Trigger | Natural | Remote Trigger | Unknown |
Avalanche Type | Unknown | Aspect | South |
Elevation | 2300ft | Slope Angle | unknown |
Crown Depth | unknown | Width | unknown |
Vertical Run | 1000ft |
Started in Seward around 9am and headed to the days objective in a zone just west of town, dug two pits on a North aspect at 2350′
For a good portion of the day above treeline, followed a large brown bear track, it’s that time of year for sure! Pic below.
On way back to Anchorage, saw debris of an avalanche on south aspect of Pete’s South, deets on all below.
Trigger | Natural | Remote Trigger | Unknown |
Avalanche Type | Unknown | Aspect | South |
Elevation | 2300ft | Slope Angle | unknown |
Crown Depth | unknown | Width | unknown |
Vertical Run | 1000ft |
Observed avalanche path and debris of a decently large natural avalanche on a south aspect of Pete's South. Crown looks to go to ground. Unsure if a wet slab or glide, debris was clean and ran far. Leaning more to wet slab as through the day we were experiencing very very warm temps and the sun was cooking the slope all day.
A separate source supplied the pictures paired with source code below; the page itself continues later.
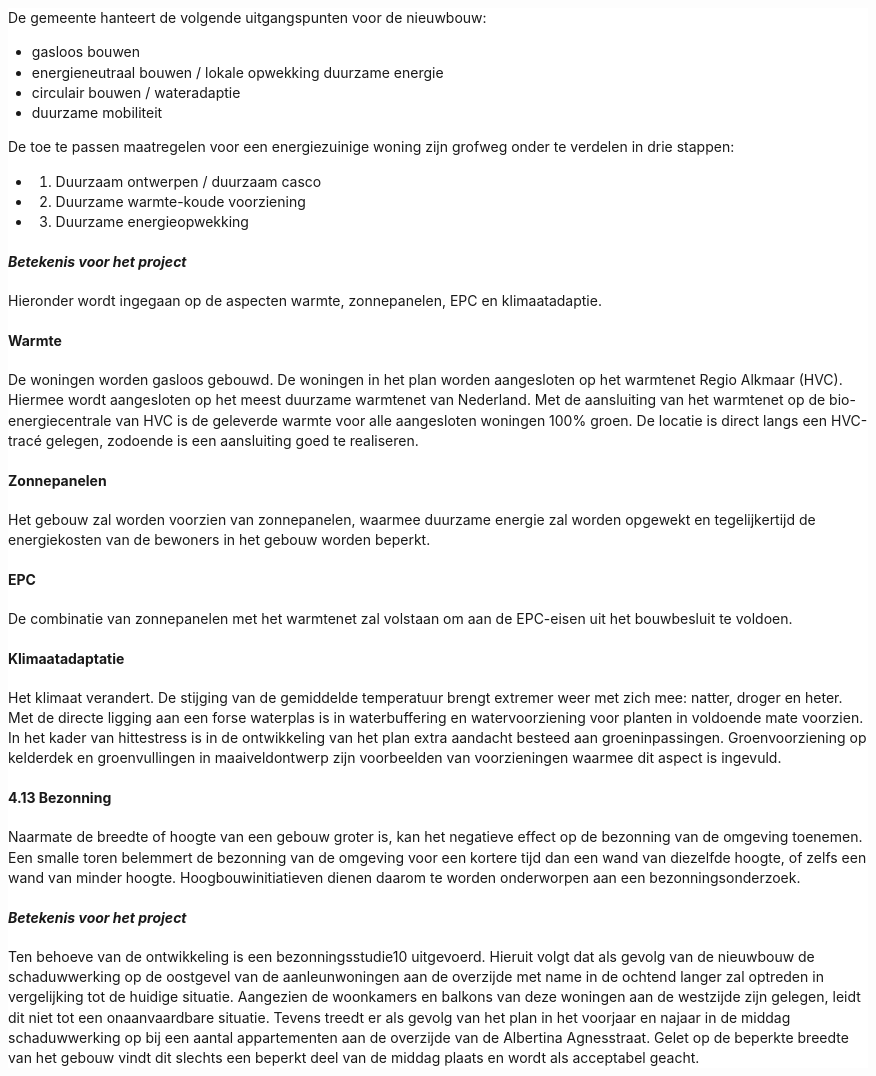 De gemeente hanteert de volgende uitgangspunten voor de nieuwbouw:

- gasloos bouwen
- energieneutraal bouwen / lokale opwekking duurzame energie
- circulair bouwen / wateradaptie
- duurzame mobiliteit

De toe te passen maatregelen voor een energiezuinige woning zijn grofweg onder te verdelen in drie stappen:

- 1. Duurzaam ontwerpen / duurzaam casco
- 2. Duurzame warmte-koude voorziening
- 3. Duurzame energieopwekking

#### *Betekenis voor het project*

Hieronder wordt ingegaan op de aspecten warmte, zonnepanelen, EPC en klimaatadaptie.

#### Warmte

De woningen worden gasloos gebouwd. De woningen in het plan worden aangesloten op het warmtenet Regio Alkmaar (HVC). Hiermee wordt aangesloten op het meest duurzame warmtenet van Nederland. Met de aansluiting van het warmtenet op de bio-energiecentrale van HVC is de geleverde warmte voor alle aangesloten woningen 100% groen. De locatie is direct langs een HVC-tracé gelegen, zodoende is een aansluiting goed te realiseren.

#### Zonnepanelen

Het gebouw zal worden voorzien van zonnepanelen, waarmee duurzame energie zal worden opgewekt en tegelijkertijd de energiekosten van de bewoners in het gebouw worden beperkt.

#### EPC

De combinatie van zonnepanelen met het warmtenet zal volstaan om aan de EPC-eisen uit het bouwbesluit te voldoen.

#### Klimaatadaptatie

Het klimaat verandert. De stijging van de gemiddelde temperatuur brengt extremer weer met zich mee: natter, droger en heter. Met de directe ligging aan een forse waterplas is in waterbuffering en watervoorziening voor planten in voldoende mate voorzien. In het kader van hittestress is in de ontwikkeling van het plan extra aandacht besteed aan groeninpassingen. Groenvoorziening op kelderdek en groenvullingen in maaiveldontwerp zijn voorbeelden van voorzieningen waarmee dit aspect is ingevuld.

#### 4.13 Bezonning

Naarmate de breedte of hoogte van een gebouw groter is, kan het negatieve effect op de bezonning van de omgeving toenemen. Een smalle toren belemmert de bezonning van de omgeving voor een kortere tijd dan een wand van diezelfde hoogte, of zelfs een wand van minder hoogte. Hoogbouwinitiatieven dienen daarom te worden onderworpen aan een bezonningsonderzoek.

#### *Betekenis voor het project*

Ten behoeve van de ontwikkeling is een bezonningsstudie10 uitgevoerd. Hieruit volgt dat als gevolg van de nieuwbouw de schaduwwerking op de oostgevel van de aanleunwoningen aan de overzijde met name in de ochtend langer zal optreden in vergelijking tot de huidige situatie. Aangezien de woonkamers en balkons van deze woningen aan de westzijde zijn gelegen, leidt dit niet tot een onaanvaardbare situatie. Tevens treedt er als gevolg van het plan in het voorjaar en najaar in de middag schaduwwerking op bij een aantal appartementen aan de overzijde van de Albertina Agnesstraat. Gelet op de beperkte breedte van het gebouw vindt dit slechts een beperkt deel van de middag plaats en wordt als acceptabel geacht.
When we started around 9am, temps at the car near sea level were very warm and sun was strong, clear skies and calm to light winds from the south. At pit location and for the majority of the rest of the day, temps stayed pretty warm, sun was super strong, little chilly in shade, and winds were light coming from the southwest
Solars were as expected, well softened for the first couple cm, firm below indicating an expected overnight freeze. By afternoon southern aspects got to near isothermal. East aspects were pretty good corn/creamed corn skiing!
Northerlies were either firm and fun or crusty.
Dug two pits on a N aspect at 2350', fully shaded location. Snowpack was mostly like concrete, there was a 2-3cm thick surface curst, below was a 4F hard slab that was about 20cm thick overlying a very thin interface layer of facets (buried surface hoar suspected but was pretty deteriorated and on its way to rounding so not 100% sure), all above knife hard+ for as deep as our shovels could get us without a whole jackknife, very dense and extremely hard.
Pits were dug at same aspect, same slope, but about 50ft apart. One pit got a CTX, but identified presence of the facet interface from a STE; second pit got a CT6 Q1 ~25cm down on suspect thin layer of facets.